The code block above creates two graphs to compare our models as the max-depth changes. Graph one shows our training accuracy score and graph two shows our validation accuracy score. As you can see, the training score grows as it increases until it hits a plateau at a depth of 4 for 100%. This would be concerning for overfitting, however our validation accuracy follows the same trend. From this, we can infer that our data likley has a strong predictor of certification and that around a depth of 4 variable decscion nodes it can make a very accruate prediction. We can also infer that if we use a depth much larger than 4 we will likely have an overfitted model; even though the accruacy score in the graph shows 100% at all depths higher than 4 it does not neccessarily translate the same to future data.

ETHICAL IMPLICATIONS

When considering the ethical implications of classifying students into online learning programs, both bias and fairness need to be taken into account. The company should recignize the tradeoff that often occurs between model accuracy and fairness. The overall goal of the model is to maximize profits by tailoring course material to get more people to sign up. However, it is important to consider the prejudice and bias that comes along with the goal of only maximizing profits.
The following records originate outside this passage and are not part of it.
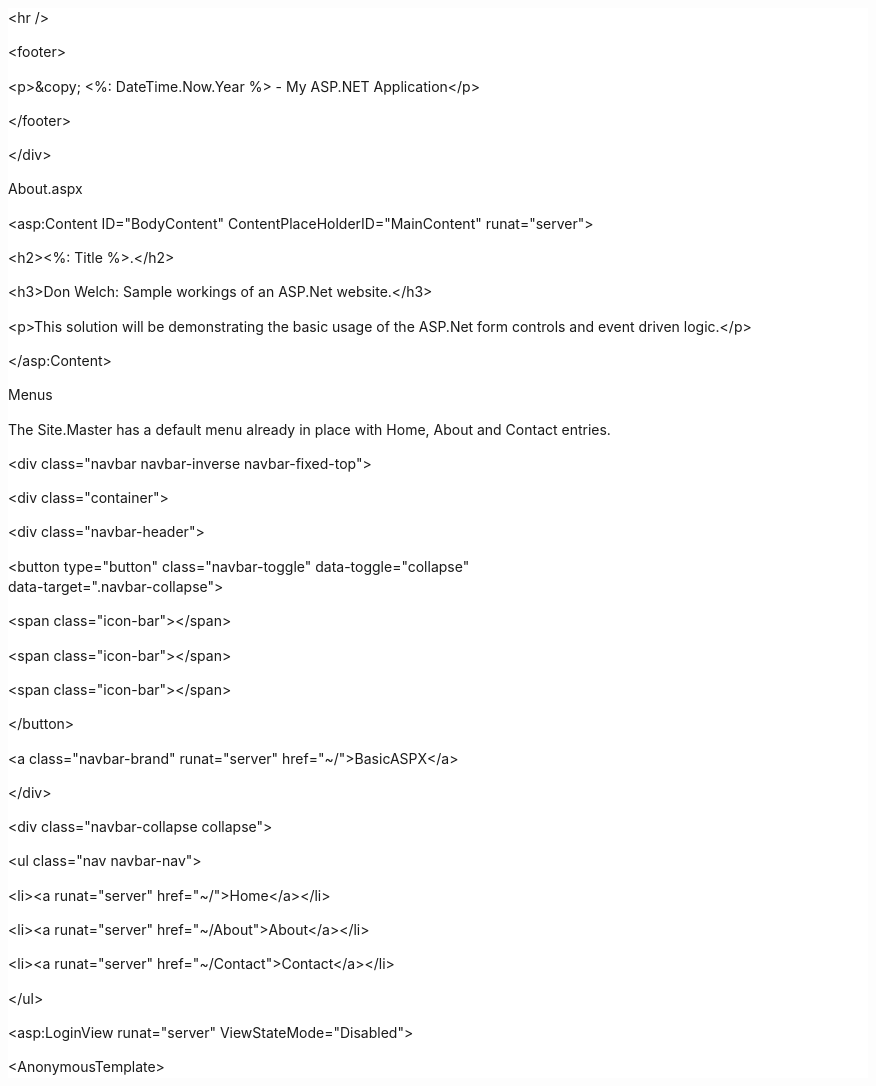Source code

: \<hr /\>

\<footer\>

\<p\>\&copy; \<%: DateTime.Now.Year %\> - My ASP.NET Application\</p\>

\</footer\>

\</div\>

About.aspx

\<asp:Content ID="BodyContent" ContentPlaceHolderID="MainContent"
runat="server"\>

\<h2\>\<%: Title %\>.\</h2\>

\<h3\>Don Welch: Sample workings of an ASP.Net website.\</h3\>

\<p\>This solution will be demonstrating the basic usage of the ASP.Net form
controls and event driven logic.\</p\>

\</asp:Content\>

Menus

The Site.Master has a default menu already in place with Home, About and Contact
entries.

\<div class="navbar navbar-inverse navbar-fixed-top"\>

\<div class="container"\>

\<div class="navbar-header"\>

\<button type="button" class="navbar-toggle" data-toggle="collapse"  
data-target=".navbar-collapse"\>

\<span class="icon-bar"\>\</span\>

\<span class="icon-bar"\>\</span\>

\<span class="icon-bar"\>\</span\>

\</button\>

\<a class="navbar-brand" runat="server" href="\~/"\>BasicASPX\</a\>

\</div\>

\<div class="navbar-collapse collapse"\>

\<ul class="nav navbar-nav"\>

\<li\>\<a runat="server" href="\~/"\>Home\</a\>\</li\>

\<li\>\<a runat="server" href="\~/About"\>About\</a\>\</li\>

\<li\>\<a runat="server" href="\~/Contact"\>Contact\</a\>\</li\>

\</ul\>

\<asp:LoginView runat="server" ViewStateMode="Disabled"\>

\<AnonymousTemplate\>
The company should consider how highly they value their customers representing the demographics of the overall population. Gender and ethnicity can often correlate with the odds of one's educational success, so it is important to know how heavily these factors are weighted when training the data.

The failure to take into account the education performance of underrepresented populations is a result of historical bias, which means that even accurate data could stil be harmful. In addition to historical bias, representation bias may occur based on only collecting data from students that have the resources to access online education services. To address these biases the company needs to be clear and transparent about how the data is collected, and what variables are being used for their model's deciaion making.